▶ [Directions] In the entries below, which lines run from the one containing "22: (57, 210, 1.25)" to the one containing "33: (22, 206, 1.11)"? Copy exactly those lines, ends included, and no others.

Saved data entries
____________________
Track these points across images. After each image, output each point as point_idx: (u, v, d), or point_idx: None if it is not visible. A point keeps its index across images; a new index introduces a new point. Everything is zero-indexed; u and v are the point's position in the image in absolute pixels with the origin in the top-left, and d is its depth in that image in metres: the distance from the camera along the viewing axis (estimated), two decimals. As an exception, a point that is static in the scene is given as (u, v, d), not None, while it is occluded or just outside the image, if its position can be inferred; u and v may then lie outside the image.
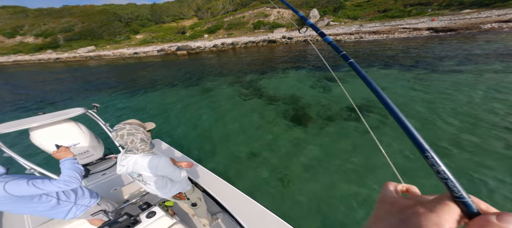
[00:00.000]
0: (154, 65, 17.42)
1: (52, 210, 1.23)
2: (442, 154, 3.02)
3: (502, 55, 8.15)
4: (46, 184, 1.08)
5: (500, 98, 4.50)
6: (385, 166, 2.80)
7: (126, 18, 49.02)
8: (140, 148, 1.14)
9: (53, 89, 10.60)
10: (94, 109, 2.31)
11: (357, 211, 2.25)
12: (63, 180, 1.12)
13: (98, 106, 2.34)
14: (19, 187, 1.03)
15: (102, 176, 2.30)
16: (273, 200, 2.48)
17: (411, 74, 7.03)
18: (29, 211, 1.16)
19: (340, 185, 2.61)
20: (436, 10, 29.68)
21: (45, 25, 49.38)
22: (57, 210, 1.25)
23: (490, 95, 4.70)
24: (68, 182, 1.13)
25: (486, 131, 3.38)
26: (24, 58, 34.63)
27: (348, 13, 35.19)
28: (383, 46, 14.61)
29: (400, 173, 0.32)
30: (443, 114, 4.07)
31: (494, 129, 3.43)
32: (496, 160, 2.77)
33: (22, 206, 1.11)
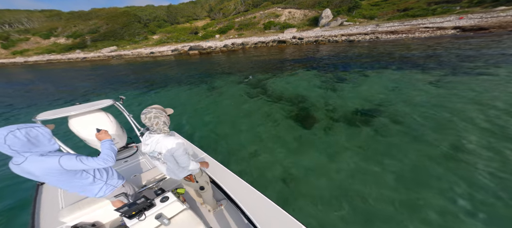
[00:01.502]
0: (167, 64, 18.38)
1: (87, 187, 1.38)
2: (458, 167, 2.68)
3: None
4: (90, 161, 1.25)
5: None
6: (381, 170, 2.74)
7: (145, 19, 52.11)
8: (162, 129, 1.30)
9: (81, 85, 11.78)
10: (121, 101, 2.54)
11: (358, 215, 2.22)
12: (103, 158, 1.29)
13: (124, 98, 2.59)
14: (70, 161, 1.20)
15: (124, 163, 2.47)
16: (273, 196, 2.56)
17: (429, 76, 6.48)
18: (69, 186, 1.31)
19: (341, 187, 2.59)
20: (466, 8, 27.02)
21: (75, 27, 54.51)
22: (91, 187, 1.39)
23: None
24: (106, 160, 1.29)
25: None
26: (56, 57, 38.58)
27: (363, 13, 33.53)
28: (400, 46, 13.74)
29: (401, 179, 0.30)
30: (468, 122, 3.59)
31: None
32: None
33: (66, 179, 1.26)
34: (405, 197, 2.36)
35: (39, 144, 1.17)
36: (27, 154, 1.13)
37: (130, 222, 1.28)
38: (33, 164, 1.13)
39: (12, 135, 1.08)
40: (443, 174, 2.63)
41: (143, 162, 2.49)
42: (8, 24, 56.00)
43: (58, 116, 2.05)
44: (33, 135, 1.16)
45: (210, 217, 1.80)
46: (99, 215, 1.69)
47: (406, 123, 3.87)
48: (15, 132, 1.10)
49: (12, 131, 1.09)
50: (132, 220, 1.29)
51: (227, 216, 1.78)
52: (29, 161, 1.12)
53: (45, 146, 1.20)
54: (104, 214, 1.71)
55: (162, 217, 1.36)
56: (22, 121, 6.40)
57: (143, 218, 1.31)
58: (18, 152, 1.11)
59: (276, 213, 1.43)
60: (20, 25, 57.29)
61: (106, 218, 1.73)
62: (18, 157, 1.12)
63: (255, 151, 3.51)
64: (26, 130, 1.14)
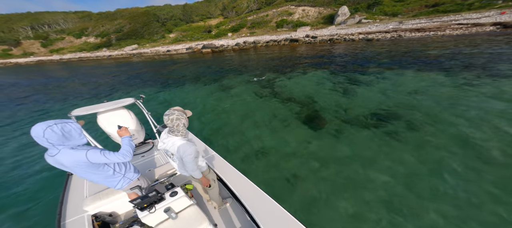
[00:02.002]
0: (182, 62, 19.26)
1: (108, 179, 1.52)
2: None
3: None
4: (111, 155, 1.39)
5: None
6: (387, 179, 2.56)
7: (163, 18, 54.98)
8: (181, 131, 1.39)
9: (106, 82, 13.11)
10: (141, 99, 2.74)
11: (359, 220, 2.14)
12: (122, 153, 1.42)
13: (144, 97, 2.80)
14: (95, 155, 1.33)
15: (141, 157, 2.62)
16: (277, 195, 2.52)
17: (458, 79, 5.67)
18: (93, 177, 1.45)
19: (344, 195, 2.45)
20: (510, 2, 23.80)
21: (103, 27, 59.70)
22: (111, 179, 1.54)
23: None
24: (125, 155, 1.43)
25: None
26: (86, 55, 42.88)
27: (385, 10, 31.29)
28: (427, 44, 12.31)
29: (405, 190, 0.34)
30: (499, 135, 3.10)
31: None
32: None
33: (91, 171, 1.39)
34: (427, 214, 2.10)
35: (71, 138, 1.30)
36: (61, 147, 1.25)
37: (141, 214, 1.36)
38: (65, 156, 1.26)
39: (50, 130, 1.20)
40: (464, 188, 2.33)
41: (157, 157, 2.63)
42: (48, 24, 63.33)
43: (89, 112, 2.27)
44: (67, 130, 1.28)
45: (215, 213, 1.86)
46: (116, 206, 1.83)
47: (426, 132, 3.42)
48: (52, 127, 1.22)
49: (50, 126, 1.21)
50: (143, 212, 1.36)
51: (231, 214, 1.82)
52: (62, 153, 1.25)
53: (76, 140, 1.33)
54: (120, 206, 1.85)
55: (170, 211, 1.43)
56: (58, 113, 7.40)
57: (153, 211, 1.38)
58: (53, 145, 1.23)
59: (279, 214, 1.45)
60: (57, 25, 64.44)
61: (121, 209, 1.88)
62: (53, 149, 1.25)
63: (262, 150, 3.52)
64: (61, 125, 1.26)
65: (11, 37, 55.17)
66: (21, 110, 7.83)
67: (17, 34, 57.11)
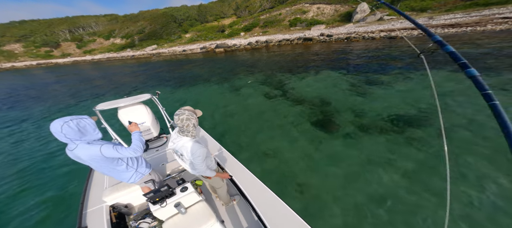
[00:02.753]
0: (196, 61, 20.15)
1: (122, 173, 1.59)
2: None
3: None
4: (123, 150, 1.46)
5: None
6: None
7: (180, 19, 57.68)
8: (191, 132, 1.39)
9: (128, 80, 14.36)
10: (156, 95, 2.84)
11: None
12: (133, 148, 1.49)
13: (159, 93, 2.90)
14: (108, 150, 1.41)
15: (155, 152, 2.73)
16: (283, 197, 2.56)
17: (497, 79, 5.17)
18: (108, 170, 1.52)
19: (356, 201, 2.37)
20: None
21: (127, 28, 64.83)
22: (125, 174, 1.60)
23: None
24: (135, 149, 1.49)
25: None
26: (113, 55, 47.06)
27: (412, 5, 28.44)
28: (463, 41, 10.87)
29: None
30: None
31: None
32: None
33: (106, 165, 1.47)
34: None
35: (86, 133, 1.38)
36: (78, 142, 1.33)
37: (153, 208, 1.41)
38: (82, 150, 1.33)
39: (67, 125, 1.28)
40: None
41: (170, 152, 2.70)
42: (82, 28, 70.84)
43: (111, 107, 2.44)
44: (82, 125, 1.36)
45: (222, 210, 1.90)
46: (131, 198, 1.93)
47: (459, 138, 3.12)
48: (68, 122, 1.29)
49: (66, 122, 1.28)
50: (155, 206, 1.42)
51: (238, 212, 1.85)
52: (79, 148, 1.33)
53: (91, 135, 1.40)
54: (135, 198, 1.95)
55: (180, 206, 1.48)
56: (87, 108, 8.30)
57: (164, 205, 1.43)
58: (71, 140, 1.31)
59: (286, 214, 1.47)
60: (89, 28, 71.73)
61: (136, 201, 1.98)
62: (71, 144, 1.33)
63: (270, 151, 3.52)
64: (77, 121, 1.33)
65: (53, 39, 63.11)
66: (59, 104, 9.00)
67: (57, 37, 65.07)
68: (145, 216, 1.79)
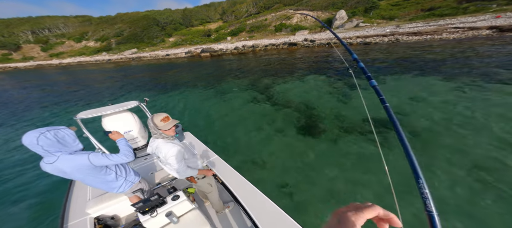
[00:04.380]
0: (180, 66, 19.21)
1: (110, 183, 1.51)
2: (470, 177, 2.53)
3: None
4: (113, 156, 1.41)
5: None
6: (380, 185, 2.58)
7: (163, 22, 55.51)
8: (157, 134, 1.36)
9: (107, 85, 13.11)
10: (144, 102, 2.73)
11: None
12: (123, 153, 1.44)
13: (148, 100, 2.76)
14: (97, 157, 1.34)
15: (144, 160, 2.62)
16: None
17: (454, 84, 5.72)
18: (94, 182, 1.43)
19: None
20: (504, 6, 24.26)
21: (103, 31, 60.14)
22: (114, 183, 1.53)
23: None
24: (126, 155, 1.43)
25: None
26: (85, 59, 42.98)
27: (382, 13, 31.76)
28: (424, 49, 12.37)
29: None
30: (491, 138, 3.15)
31: None
32: None
33: (92, 175, 1.38)
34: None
35: (66, 144, 1.29)
36: (58, 153, 1.23)
37: (143, 218, 1.35)
38: (65, 162, 1.24)
39: (43, 137, 1.18)
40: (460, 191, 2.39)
41: (158, 161, 2.61)
42: (48, 29, 63.73)
43: (95, 115, 2.28)
44: (61, 136, 1.26)
45: (216, 218, 1.84)
46: (118, 209, 1.84)
47: (424, 138, 3.43)
48: (45, 133, 1.19)
49: (42, 133, 1.18)
50: (145, 216, 1.36)
51: (233, 219, 1.80)
52: (62, 159, 1.23)
53: (71, 146, 1.31)
54: (122, 209, 1.86)
55: (172, 215, 1.43)
56: (61, 119, 7.41)
57: (155, 215, 1.37)
58: (50, 152, 1.21)
59: (282, 218, 1.43)
60: (57, 30, 64.84)
61: (123, 212, 1.89)
62: (50, 157, 1.22)
63: (257, 156, 3.49)
64: (54, 132, 1.24)
65: (11, 41, 55.35)
66: (22, 115, 7.84)
67: (18, 39, 57.31)
68: (134, 227, 1.71)
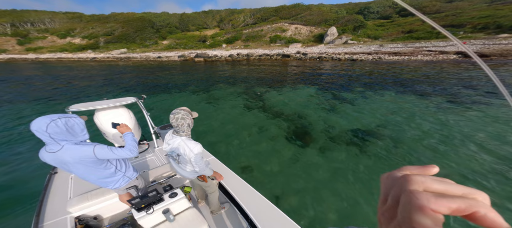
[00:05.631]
0: (172, 68, 18.88)
1: (108, 178, 1.43)
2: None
3: None
4: (118, 150, 1.33)
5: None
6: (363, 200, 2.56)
7: (158, 25, 55.04)
8: (185, 131, 1.37)
9: (80, 83, 12.06)
10: (142, 99, 2.65)
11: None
12: (129, 148, 1.37)
13: (145, 97, 2.66)
14: (102, 150, 1.27)
15: (135, 158, 2.56)
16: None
17: (428, 102, 6.41)
18: (93, 175, 1.36)
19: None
20: (469, 33, 27.53)
21: (93, 29, 57.92)
22: (111, 178, 1.45)
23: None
24: (132, 150, 1.37)
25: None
26: (66, 56, 40.50)
27: (368, 33, 34.50)
28: (403, 68, 13.74)
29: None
30: (452, 153, 3.58)
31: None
32: None
33: (93, 168, 1.32)
34: None
35: (74, 133, 1.25)
36: (63, 142, 1.19)
37: (138, 214, 1.30)
38: (68, 152, 1.19)
39: (54, 124, 1.14)
40: None
41: (153, 159, 2.58)
42: (31, 23, 60.02)
43: (88, 109, 2.17)
44: (70, 125, 1.22)
45: (211, 219, 1.81)
46: (102, 209, 1.73)
47: (402, 150, 3.82)
48: (56, 121, 1.15)
49: (53, 120, 1.14)
50: (140, 213, 1.31)
51: (228, 219, 1.79)
52: (65, 149, 1.19)
53: (78, 136, 1.28)
54: (107, 208, 1.76)
55: (169, 213, 1.40)
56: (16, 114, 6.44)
57: (151, 212, 1.34)
58: (56, 140, 1.16)
59: (279, 218, 1.43)
60: (41, 24, 61.32)
61: (108, 212, 1.78)
62: (54, 145, 1.17)
63: (248, 164, 3.52)
64: (65, 120, 1.20)
65: (-16, 31, 51.00)
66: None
67: (-8, 30, 53.06)
68: (121, 227, 1.62)
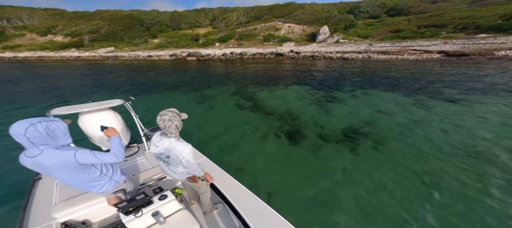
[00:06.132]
0: (163, 68, 18.35)
1: (93, 182, 1.38)
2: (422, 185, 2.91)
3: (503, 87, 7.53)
4: (102, 155, 1.27)
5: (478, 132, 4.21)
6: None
7: (148, 23, 53.04)
8: (173, 133, 1.34)
9: (70, 84, 11.38)
10: (130, 101, 2.57)
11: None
12: (114, 153, 1.32)
13: (133, 99, 2.60)
14: (85, 155, 1.22)
15: (124, 162, 2.50)
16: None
17: (412, 100, 6.74)
18: (75, 180, 1.31)
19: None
20: (451, 33, 29.03)
21: (76, 26, 54.71)
22: (97, 182, 1.40)
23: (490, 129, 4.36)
24: (117, 155, 1.32)
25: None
26: (48, 54, 37.95)
27: (358, 32, 35.38)
28: (390, 67, 14.32)
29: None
30: (436, 146, 3.81)
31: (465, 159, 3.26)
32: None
33: (76, 173, 1.27)
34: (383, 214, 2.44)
35: (55, 137, 1.20)
36: (43, 147, 1.15)
37: (126, 218, 1.28)
38: (48, 157, 1.15)
39: (33, 128, 1.10)
40: (413, 189, 2.84)
41: (142, 162, 2.55)
42: (7, 19, 55.64)
43: (71, 112, 2.09)
44: (52, 129, 1.18)
45: (203, 220, 1.80)
46: (90, 213, 1.69)
47: (389, 146, 3.94)
48: (36, 125, 1.11)
49: (33, 124, 1.10)
50: (128, 217, 1.29)
51: (220, 220, 1.77)
52: (45, 154, 1.14)
53: (60, 140, 1.23)
54: (96, 212, 1.72)
55: (158, 215, 1.38)
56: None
57: (140, 215, 1.32)
58: (35, 144, 1.12)
59: (272, 217, 1.43)
60: (19, 21, 57.03)
61: (97, 217, 1.74)
62: (34, 150, 1.13)
63: (241, 163, 3.50)
64: (46, 124, 1.16)
65: (-48, 28, 46.62)
66: None
67: (-39, 26, 48.65)
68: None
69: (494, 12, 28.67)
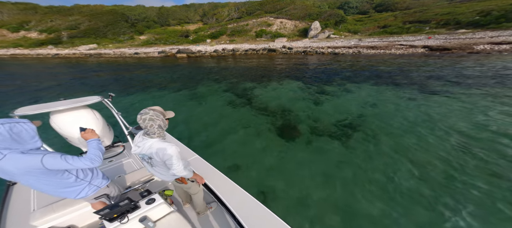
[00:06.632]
0: (152, 66, 17.52)
1: (68, 188, 1.27)
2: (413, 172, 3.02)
3: (480, 79, 8.05)
4: (75, 160, 1.16)
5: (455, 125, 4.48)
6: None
7: (133, 19, 50.17)
8: (156, 133, 1.25)
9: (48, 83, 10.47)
10: (109, 98, 2.40)
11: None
12: (90, 158, 1.21)
13: (113, 95, 2.43)
14: (54, 160, 1.11)
15: (109, 162, 2.36)
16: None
17: (400, 92, 7.03)
18: (48, 186, 1.20)
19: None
20: (434, 28, 30.43)
21: (52, 22, 50.45)
22: (72, 188, 1.29)
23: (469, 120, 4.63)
24: (93, 160, 1.21)
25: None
26: (22, 52, 34.85)
27: (348, 27, 36.02)
28: (379, 61, 14.82)
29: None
30: (424, 137, 3.97)
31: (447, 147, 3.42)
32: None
33: (46, 179, 1.16)
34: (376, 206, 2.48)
35: (21, 141, 1.12)
36: (6, 151, 1.05)
37: (110, 225, 1.22)
38: (11, 162, 1.05)
39: None
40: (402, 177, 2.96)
41: (129, 162, 2.41)
42: (-30, 13, 50.08)
43: (39, 112, 1.90)
44: (16, 131, 1.10)
45: (197, 220, 1.74)
46: (75, 218, 1.57)
47: (378, 137, 4.06)
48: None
49: None
50: (113, 223, 1.22)
51: (214, 220, 1.73)
52: (8, 158, 1.05)
53: (27, 144, 1.14)
54: (81, 217, 1.60)
55: (147, 220, 1.31)
56: None
57: (126, 221, 1.25)
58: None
59: (266, 216, 1.41)
60: (-16, 15, 51.54)
61: (82, 222, 1.63)
62: None
63: (234, 161, 3.47)
64: (9, 126, 1.08)
65: None
66: None
67: None
68: None
69: (472, 8, 30.38)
____________________
▶ [Exercise result]
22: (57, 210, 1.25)
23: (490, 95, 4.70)
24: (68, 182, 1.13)
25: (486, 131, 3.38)
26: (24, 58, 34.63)
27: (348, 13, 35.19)
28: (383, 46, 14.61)
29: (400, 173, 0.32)
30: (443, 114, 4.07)
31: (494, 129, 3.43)
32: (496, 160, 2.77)
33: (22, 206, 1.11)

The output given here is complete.